◆ TASK ITEM
Omit every picture, then return each line of the data below exactly.

◆ Object correspondence data
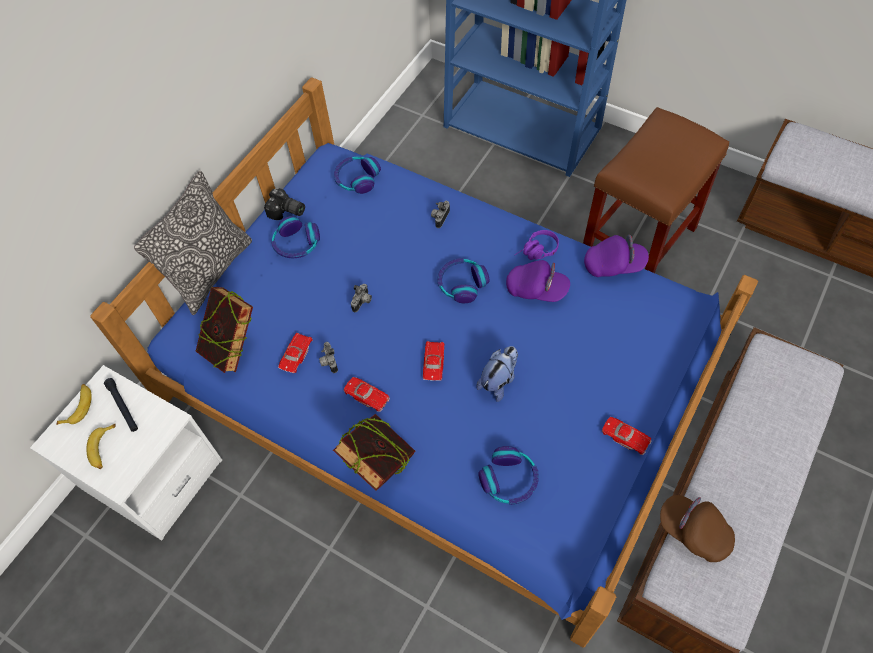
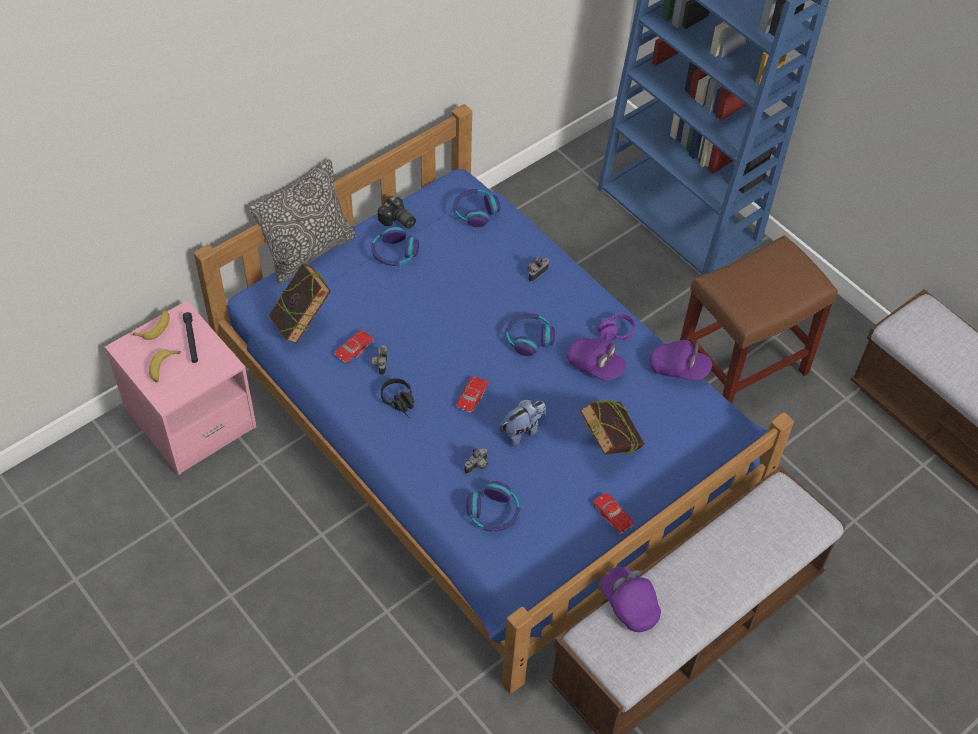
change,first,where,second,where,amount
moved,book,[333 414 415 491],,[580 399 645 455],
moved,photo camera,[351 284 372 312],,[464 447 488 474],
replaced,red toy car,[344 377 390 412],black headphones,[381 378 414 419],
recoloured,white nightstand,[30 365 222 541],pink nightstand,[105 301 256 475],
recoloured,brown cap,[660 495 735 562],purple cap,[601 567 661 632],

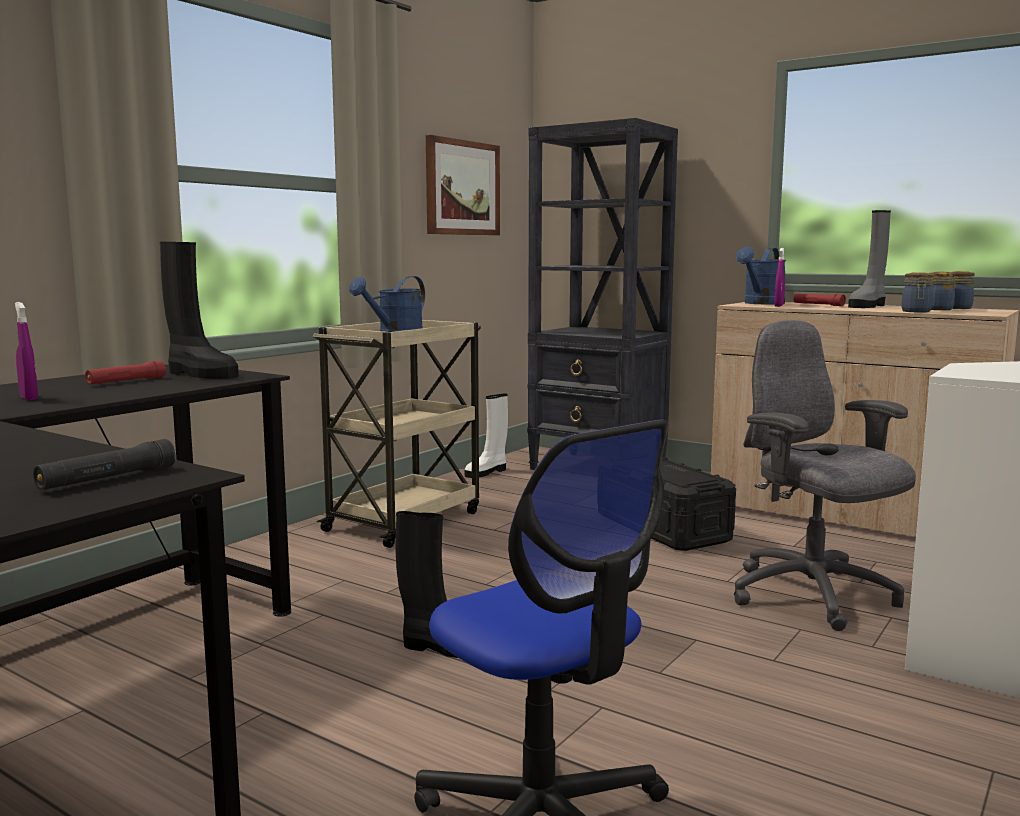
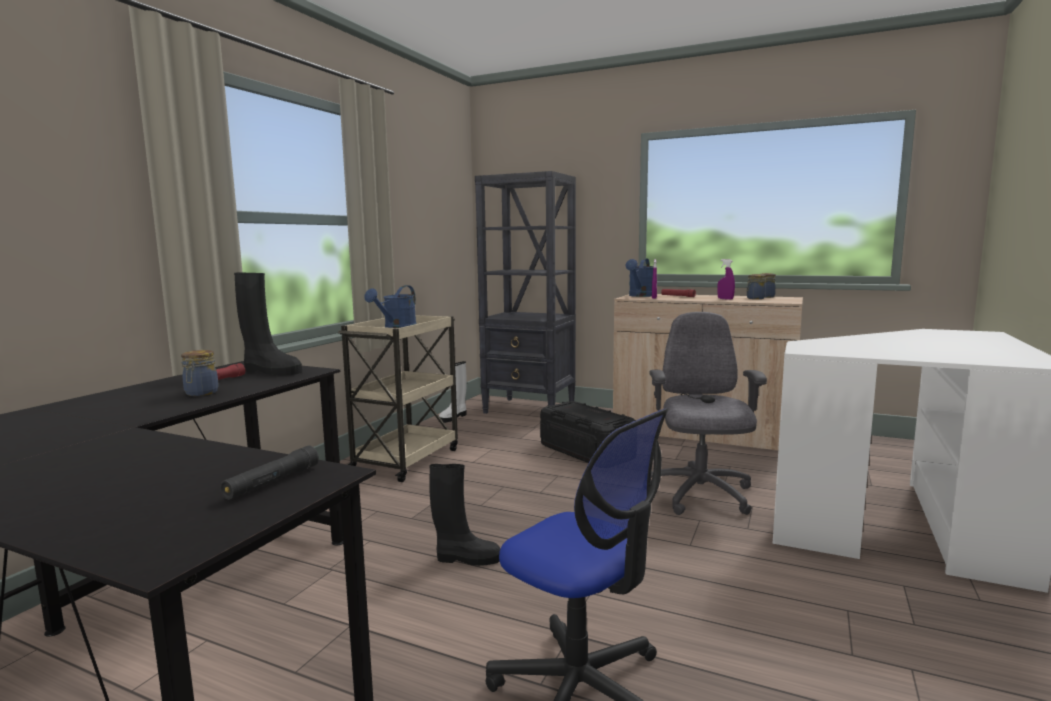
change,first,where,second,where,amount
removed,picture,[426 135 500 235],,,
removed,grey boot,[848 210 891 308],,,
moved,purple spray bottle,[15 302 38 400],,[717 259 735 300],
moved,jar,[901 273 933 312],,[181 350 218 396],
turned,grey office chair,[734 320 916 631],,[649 312 767 515],45 degrees clockwise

◆ RESPONSE
change,first,where,second,where,amount
moved,book,[333 414 415 491],,[580 399 645 455],
moved,photo camera,[351 284 372 312],,[464 447 488 474],
replaced,red toy car,[344 377 390 412],black headphones,[381 378 414 419],
recoloured,white nightstand,[30 365 222 541],pink nightstand,[105 301 256 475],
recoloured,brown cap,[660 495 735 562],purple cap,[601 567 661 632],

change,first,where,second,where,amount
removed,picture,[426 135 500 235],,,
removed,grey boot,[848 210 891 308],,,
moved,purple spray bottle,[15 302 38 400],,[717 259 735 300],
moved,jar,[901 273 933 312],,[181 350 218 396],
turned,grey office chair,[734 320 916 631],,[649 312 767 515],45 degrees clockwise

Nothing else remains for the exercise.